Cohort Characteristics. In the 494 patients included in the UK cohort, the mean age was 53 years, 57% were male and all were white. Diabetes was present in 57% of the cohort. Mean AST and ALT were 49 (SD 27) U/L and 71 (SD 45) U/L, respectively. Cirrhosis on biopsy was present in 59 (12%) of the patients in the UK cohort (Table 3). Similar to the US cohort, patients with cirrhosis were older (59 vs 53 years; p < 0.001), more frequently diabetic (84% vs 53%; p < 0.001), and had higher BMI (37 vs 35 kg/m2; p = 0.002). Mean AST, AST/ALT ratio, INR and platelet count were significantly (all p < 0.005) higher in patients with cirrhosis compared to those without cirrhosis, whereas mean ALT was significantly lower (p = 0.03). Patients with cirrhosis had less ballooning, more steatosis and more lobular inflammation than patients without cirrhosis (all p < 0.05) but similar rates of definite NASH (41% with cirrhosis vs. 38% without cirrhosis).

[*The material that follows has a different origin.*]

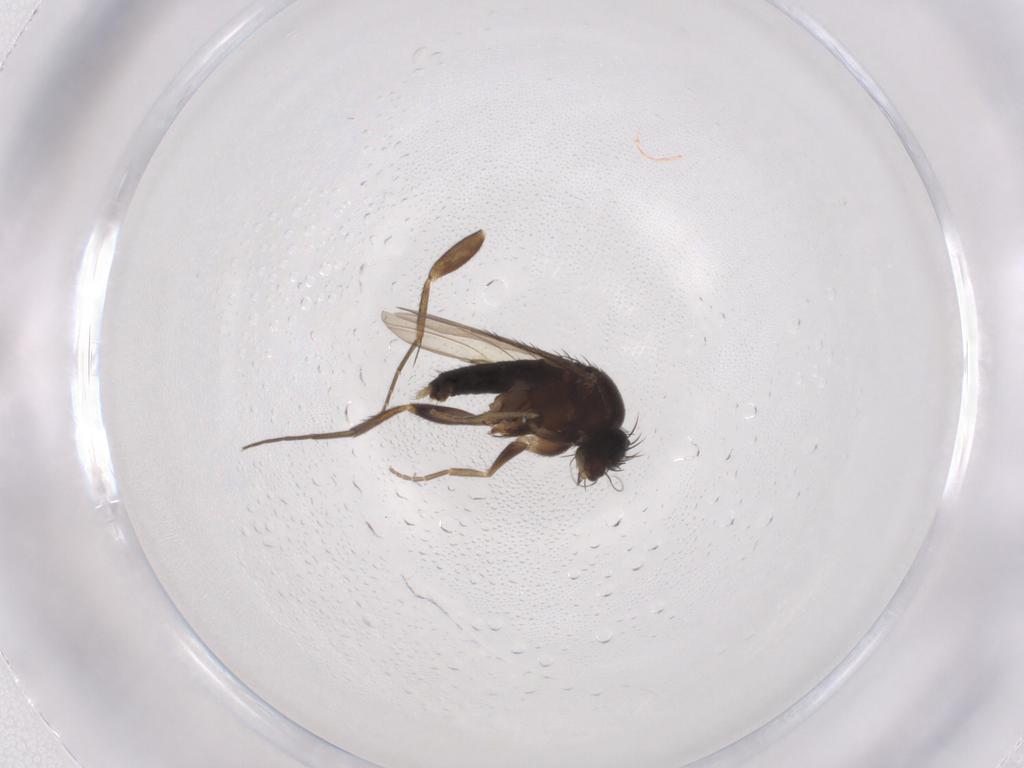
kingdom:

Clinical Prediction Rule Performance. The clinical prediction rules were evaluated in the entire UK cohort, except for the Bonacini score and Lok index (n = 424 due to 70 patients not having INR available). Performance of the seven clinical prediction rules to diagnose cirrhosis in the UK cohort was similar to the performance in the US cohort (Table 4). Using the cutpoints derived from the Youden index analysis, APRI had the highest sensitivity to rule out cirrhosis (85%), FIB-4 still performed well, with the sensitivity of 78%. Specificity was highest for the Lok index (95%) and was 89% for the NAFLD fibrosis score. PPV was low in this cohort, though it had a wider range than the US cohort (19%–52%). NPV was high for all prediction rules, though slightly lower than the US cohort (≥92%). The overall diagnostic accuracy for detecting cirrhosis, using AUROC, was numerically the highest for the NAFLD fibrosis score (0.89) and FIB-4 (0.87).